Cody Dietz had probably slept at his friends’ houses countless times. But after his mom didn’t hear from him one morning, she began to panic. And when she spoke to him on the phone sometime later, the sound of his voice confirmed her worst fears.
Cody comes from York, Pennsylvania, and in 2008 he was a regular teenager like any other. Indeed, he lived at home with his mom, Bonnie, his dad and sister, and he was fond of sleeping over at friends’ houses.
On one such occasion, in June 2008, Cody had been out drinking with his peers before staying over at a pal’s house. The following day, his mom and dad were at work. But mom Bonnie became concerned when he didn’t come home and wouldn’t pick up his phone.
As his parents’ panic began to escalate, someone who was with Cody contacted his dad. The friend held a phone up to Cody, but all his father could hear was gargling. From that moment, it was clear that something was seriously wrong with the 17-year-old.
That’s when Cody’s friend’s dad came on the phone. “Your son’s incoherent,” he said, as Bonnie later told the Penn State website. “I want to call 911.” And with that, they rushed Cody to the nearby York Hospital.
It was then that doctors gave Cody’s parents some devastating news. The teenager had suffered a massive stroke on the left side of his brain. Furthermore, they considered his condition to be so serious that paramedics transferred him by helicopter to the Penn State Milton S. Hershey Medical Center.
His neurologist there was Dr. Ray Reichwein. And what worried Reichwein the most was the delay in diagnosing Cody. “The timeline of the diagnosis is key,” he told Penn Live in 2012. “Many of the therapies have the best outcome when done within six hours. Cody’s delay in diagnosis was close to 12 hours.”
Part of the problem is that people often associate strokes with older people. As a result, children and teenagers remain unaware of the signs and symptoms. According to the National Center for Health Statistics, though, strokes are one of the top ten killers among children.
And worryingly, more youngsters are suffering from strokes than ever before. “Over the past several years, the common risk factors — things like obesity, hypertension, high cholesterol, type two diabetes, smoking and a more sedentary lifestyle — are becoming more common in kids,” Reichwein explained. “Those risk factors carry a significant risk for stroke.”
Moreover, teens often have no idea how lifestyle choices affect their health. For instance, drinking, smoking, taking birth control pills and marijuana use can all put young people at risk of having a stroke. “Teens think they are indestructible,” Kathy Morrison, from Hershey’s stroke program, told Penn Live.
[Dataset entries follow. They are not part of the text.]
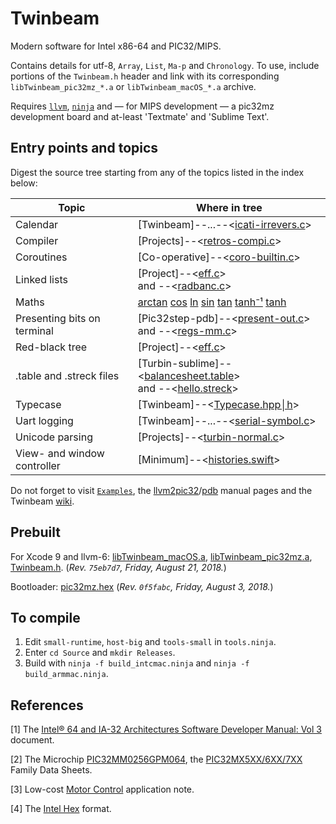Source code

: # Twinbeam

Modern software for Intel x86-64 and PIC32/MIPS.

Contains details for utf-8, `Array`, `List`, `Ma-p` and `Chronology`. To use, include portions of the `Twinbeam.h` header and link with its corresponding `libTwinbeam_pic32mz_*.a` or `libTwinbeam_macOS_*.a` archive.

Requires [`llvm`](https://llvm.org), [`ninja`](https://ninja-build.org) and — for MIPS development — a pic32mz development board and at-least 'Textmate' and 'Sublime Text'.

## Entry points and topics

Digest the source tree starting from any of the topics listed in the index below:

| Topic | Where in tree |
| --- | --- |
| Calendar | [Twinbeam]--...--<[icati-irrevers.c](https://github.com/andeha/Twinbeam/blob/master/Source/icati-irrevers.c)> |
| Compiler | [Projects]--<[retros-compi.c](https://github.com/BlinkingEmotions/Fanfare/blob/main/%F4%80%90%92%20retros-compi.c)> |
| Coroutines | [Co-operative]--<[coro-builtin.c](https://github.com/andeha/Cox-route/blob/main/coro-builtin.c)> |
| Linked lists | [Project]--<[eff.c](https://github.com/BlinkingEmotions/Fanfare/blob/main/∎%7C∎%20eff.c)><br>and --<[radbanc.c](https://github.com/BlinkingEmotions/Fanfare/blob/main/∎%7C∎%20radbanc.c)> |
| Maths | [arctan](https://github.com/andeha/distorsion-projection/blob/main/sequent-sinuativ.c)&nbsp;[cos](https://github.com/andeha/distorsion-projection/blob/main/captu-radio.c)&nbsp;[ln](https://github.com/andeha/distorsion-projection/blob/main/abundan-invert.c)&nbsp;[sin](https://github.com/andeha/distorsion-projection/blob/main/captu-radio.c)&nbsp;[tan](https://github.com/andeha/distorsion-projection/blob/main/sequent-sinuativ.c)&nbsp;[tanh⁻¹](https://github.com/andeha/distorsion-projection/blob/main/circula-convers.c)&nbsp;[tanh](https://github.com/andeha/distorsion-projection/blob/main/circula-convers.c)|
| Presenting bits on terminal | [Pic32step-pdb]--<[present-out.c](https://github.com/andeha/Pic32step-pdb/blob/master/present-out.c)><br>and --<[regs-mm.c](https://github.com/andeha/Pic32step-pdb/blob/master/regs-mm.c)> |
| Red-black tree | [Project]--<[eff.c](https://github.com/BlinkingEmotions/Fanfare/blob/main/∎%7C∎%20eff.c)> |
| .table and .streck files | [Turbin-sublime]--<[balancesheet.table](https://github.com/andeha/Turbin-sublime/blob/main/balancesheet.table)><br>and --<[hello.streck](https://github.com/andeha/Turbin-sublime/blob/main/hello.streck)> |
| Typecase | [Twinbeam]--<[Typecase.hpp│h](https://github.com/andeha/Twinbeam/blob/master/Typecase.hpp│h)> |
| Uart logging | [Twinbeam]--...--<[serial-symbol.c](https://github.com/andeha/Twinbeam/blob/master/Source/serial-symbol.c)> | 
| Unicode parsing | [Projects]--<[turbin-normal.c](https://github.com/BlinkingEmotions/Fanfare/blob/main/%F4%80%96%86%20turbin-normal.c)> |
| View- and window controller | [Minimum]--<[histories.swift](https://github.com/andeha/Minimum/blob/main/histories.swift)> |

Do not forget to visit [`Examples`](https://github.com/BlinkingEmotions/Fanfare), the [llvm2pic32](https://raw.githubusercontent.com/wiki/andeha/Twinbeam/llvm2pic32.1.pdf)/[pdb](https://raw.githubusercontent.com/wiki/andeha/Twinbeam/pdb.1.pdf) manual pages and the Twinbeam [wiki](https://github.com/andeha/Twinbeam/wiki).

## Prebuilt

For Xcode 9 and llvm-6: [libTwinbeam_macOS.a](https://github.com/andeha/Twinbeam/releases/download/twinbeam_prerel4/libTwinbeam_macOS_75eb7d7.a), [libTwinbeam_pic32mz.a](https://github.com/andeha/Twinbeam/releases/download/twinbeam_prerel4/libTwinbeam_pic32mz_75eb7d7.a), [Twinbeam.h](https://github.com/andeha/Twinbeam/releases/download/twinbeam_prerel4/Twinbeam.h). (*Rev. `75eb7d7`, Friday, August 21, 2018.*)

Bootloader: [pic32mz.hex](https://github.com/andeha/Twinbeam/releases/download/twinbeam_prerel2/bootloader_mz_0f5fabc.hex) (*Rev. `0f5fabc`, Friday, August 3, 2018.*)

## To compile

1) Edit `small-runtime`, `host-big` and `tools-small` in `tools.ninja`.
2) Enter `cd Source` and `mkdir Releases`.
3) Build with `ninja -f build_intcmac.ninja` and `ninja -f build_armmac.ninja`.

## References

[1] The [Intel® 64 and IA-32 Architectures Software Developer Manual: Vol 3](https://www.intel.com/content/dam/www/public/us/en/documents/manuals/64-ia-32-architectures-software-developer-vol-3a-part-1-manual.pdf) document.

[2] The Microchip [PIC32MM0256GPM064](https://eu.mouser.com/datasheet/2/268/50002576a%20PIC32MM%20USB%20Curiosity%20Development%20Board%20-1113849.pdf), the [PIC32MX5XX/6XX/7XX](http://ww1.microchip.com/downloads/en/DeviceDoc/60001156J.pdf) Family Data Sheets.

[3] Low-cost [Motor Control](https://ww1.microchip.com/downloads/en/Appnotes/90003152a.pdf) application note.

[4] The [Intel Hex](https://en.wikipedia.org/wiki/Intel_HEX) format.
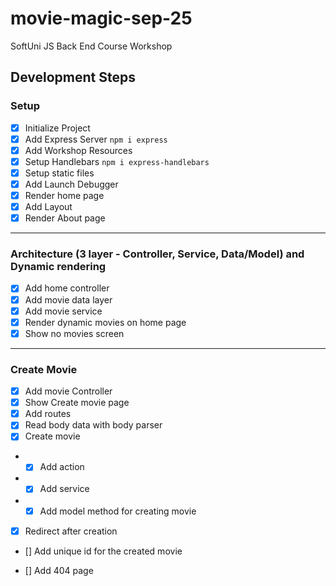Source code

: # movie-magic-sep-25

SoftUni JS Back End Course Workshop

## Development Steps

### Setup

-  [x] Initialize Project
-  [x] Add Express Server `npm i express`
-  [x] Add Workshop Resources
-  [x] Setup Handlebars `npm i express-handlebars`
-  [x] Setup static files
-  [x] Add Launch Debugger
-  [x] Render home page
-  [x] Add Layout
-  [x] Render About page

---

### Architecture (3 layer - Controller, Service, Data/Model) and Dynamic rendering

-  [x] Add home controller
-  [x] Add movie data layer
-  [x] Add movie service
-  [x] Render dynamic movies on home page
-  [x] Show no movies screen

---

### Create Movie

-  [x] Add movie Controller
-  [x] Show Create movie page
-  [x] Add routes
-  [x] Read body data with body parser
-  [x] Create movie
-  -  [x] Add action
-  -  [x] Add service
-  -  [x] Add model method for creating movie
-  [x] Redirect after creation
-  [] Add unique id for the created movie

-  [] Add 404 page
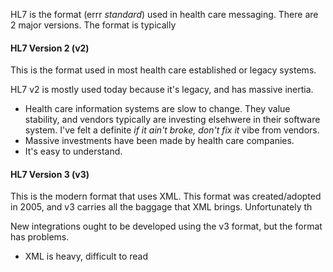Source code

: <!--{Title:"HL7: Easier Than You Have Heard",Intro:"It's all about the arrays.",PublishedOn:"19-Sep-2015",Tags:["hl7"]}-->

HL7 is the format (errr *standard*) used in health care messaging. There are 2 major versions. The format is typically 

#### HL7 Version 2 (v2)

This is the format used in most health care established or legacy systems. 

HL7 v2 is mostly used today because it's legacy, and has massive inertia.

* Health care information systems are slow to change. They value stability, and vendors typically are investing elsehwere in their software system. I've felt a definite *if it ain't broke, don't fix it* vibe from vendors.
* Massive investments have been made by health care companies.
* It's easy to understand.


#### HL7 Version 3 (v3)

This is the modern format that uses XML. This format was created/adopted in 2005, and v3 carries all the baggage that XML brings. Unfortunately th

New integrations ought to be developed using the v3 format, but the format has problems.


* XML is heavy, difficult to read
As a result of the delay of Cody’s diagnosis, then, many of the treatments doctors usually apply to stroke victims were off limits. Instead, Reichwein and his team rushed Cody into an operating theater for emergency surgery. And during the operation, surgeons removed part of his skull and stretched the lining over his brain.
“Cody had lots of brain swelling and no place for it to go,” Reichwein told Penn Live. “His type of stroke carries an 80 percent chance of death and his was probably close to 100 percent without further intervention.” Needless to say, the coming hours would be critical for Cody.
From there, doctors treated the teen with therapeutic hypothermia, a process that lowers the body’s temperature to 33 °F. The treatment helps prevent brain cell death while also decreasing inflammation in the skull.
And while that did stem the swelling, Cody wasn’t out of the woods just yet. “We didn’t know he would make it for a good three weeks. We had so many people praying for him,” Bonnie told Penn Live.
As Bonnie sat at her son’s bedside, she got to thinking about the months prior to Cody’s stroke. And it was then that she realized she may have ignored some vital symptoms. In the weeks leading up to his ordeal, for instance, loved ones had noticed Cody’s speech slurring and his limbs shaking involuntarily.
Doctors sedated Cody for a further two weeks. Then, when he came round, medical staff revealed that it would be a long time before he would be able to speak again. The stroke had affected the whole right side of his body, too.
However, against all the odds, Cody was speaking within just one month of his stroke. What’s more, his first words were to tell his mom that he loved her. And he also later got to thank his surgeons for saving his life.
Yet although he could talk, Cody still had so many skills to relearn. Following his stay in the hospital, then, he went to rehab for three weeks. There, he underwent a range of therapies to help him walk, write and eat once again.
Two years after his stroke, Cody had fully recovered. Furthermore, he saw it as his calling to share his story as a young stroke survivor. Now, together with his mom Bonnie, he’s spreading awareness of the issue.
“I wish I would’ve gone to a doctor before my stroke, but who knew?” Cody told Penn Live. Meanwhile, Bonnie advised people to be vigilant about the major stroke symptoms – arm weakness, face dropping, slurred speech and vision loss. “My advice to parents is don’t ignore any signs your kid may have,” she warned.